Which level of an organisation (operational, tactical or top management) has the greatest need for external and forward-looking information?
Top management
What are the ACCURATE elements of good information?
- Accurate
- Complete
- Cost-beneficial
- User-targeted
- Relevant
- Authoritative
- Easy-to-use
What is the difference between data and information?
Data is raw fact. Information = data with meaning eg through summary, statistical analysis, presentation or the highlighting of significant items.
What are the two types of knowledge?
- Explicit
- Tacit
What are the four industrial revolutions?
- Mechanisation
- Mass production
- Computers and automation
- Digital assets such as big data and artificial intelligence.
Items of expense reduce profits whilst capital expenditure does not. An accountant could come under pressure to deal with expenditure incorrectly to boost profits (ie to treat expenses as capital expenditure).
This is an example of what?
A conflict of interest.
What are the three elements of managing errors and their occurrence in an accounting system?
Prevention, detection and correction.
What finance function does the following define?
“..an independent, objective assurance and consulting activity designed to add value and improve an organisation’s operations. It helps an organisation accomplish its objectives by bringing a systematic, disciplined approach to evaluate and improve the effectiveness of risk management, control, and governance processes.”
Internal audit
Which component of the finance function carries out tasks such the following?
- Company finance.
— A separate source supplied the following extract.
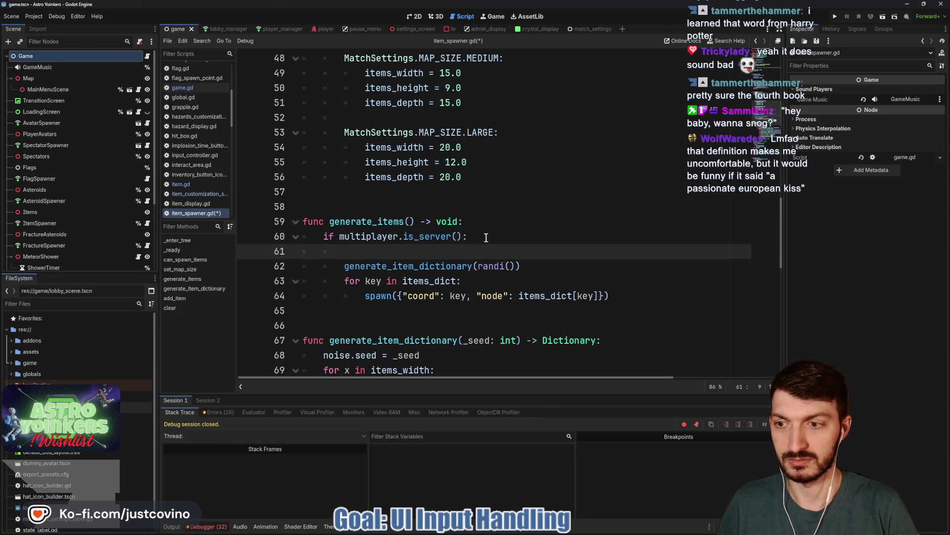
text(if !)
Does the company need to raise a loan or issue more shares?
- Where to deposit temporary surpluses of funds so that they can earn some interest.
- Where to arrange temporary borrowing.
- How to reduce the risk from currency movements when importing or exporting. ? How to reduce the risk from interest rate movements on borrowing or deposits.
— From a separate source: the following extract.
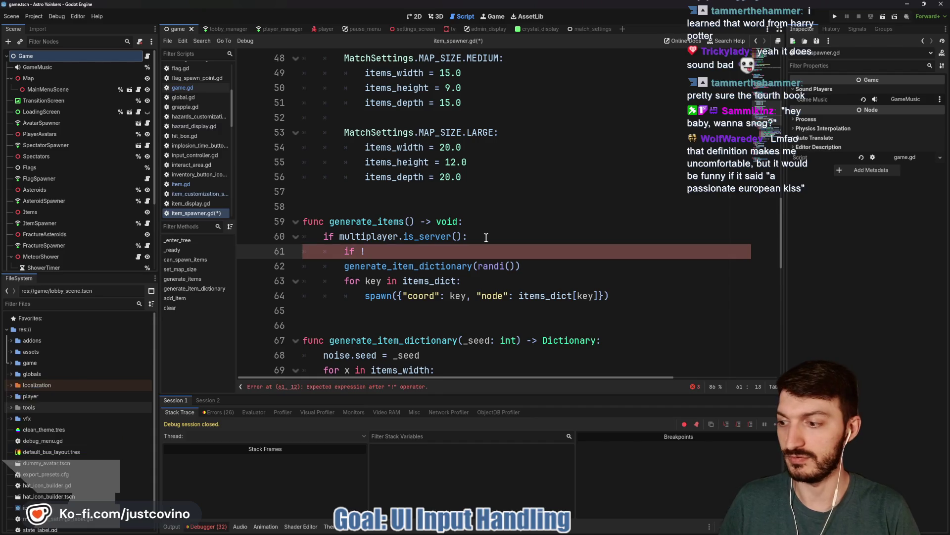
text(can)
key(Return)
- Taxation management eg one subsidiary making losses available to another.
The treasury department
Why are levels three and four of the hexagonal structure of the finance function smaller than in the traditional triangular structure?
The tasks in these levels are either now substantially automated or soon will be so they require fewer people.
What are the four levels of the hexagonal structure of the finance function?
- Leading the finance team
- Partnering for value to influence and shape how the organisation creates and preserves value
- Specialists generating further insights in their areas of specialism
- Assembling and extracting data and providing limited insight
The original triangle shaped accounting function hierarchy has progressed through two other shapes. What are these?
- The segregated triangle
- The hexagonal structure
CGMA’s briefing paper, “Changing competencies and mindsets”, suggests that accountants will require four sets of skills. What are these?
- Technical skills
- Business skills
- People skills
- Leadership skills
McKinsey, a firm of management consultants, in their July 2016 quarterly bulletin have suggested that:
Applying expertise, data collection, data processing, managing others and stakeholder interactions are accountants’ functions that are capable of automation.
Arrange these in descending order of potential for automation.
- Data processing
- Data collection
- Stakeholder interactions
- Applying expertise
- Managing others
What is a ‘digital mindset’ in respect of accountants?
A digital mindset is simply one where accountants are continually aware of and alert to how digital technology will affect both them and the organisations they work for.
What is a ‘mindset’?
A mindset is an established set of attitudes and assumptions that is held by someone.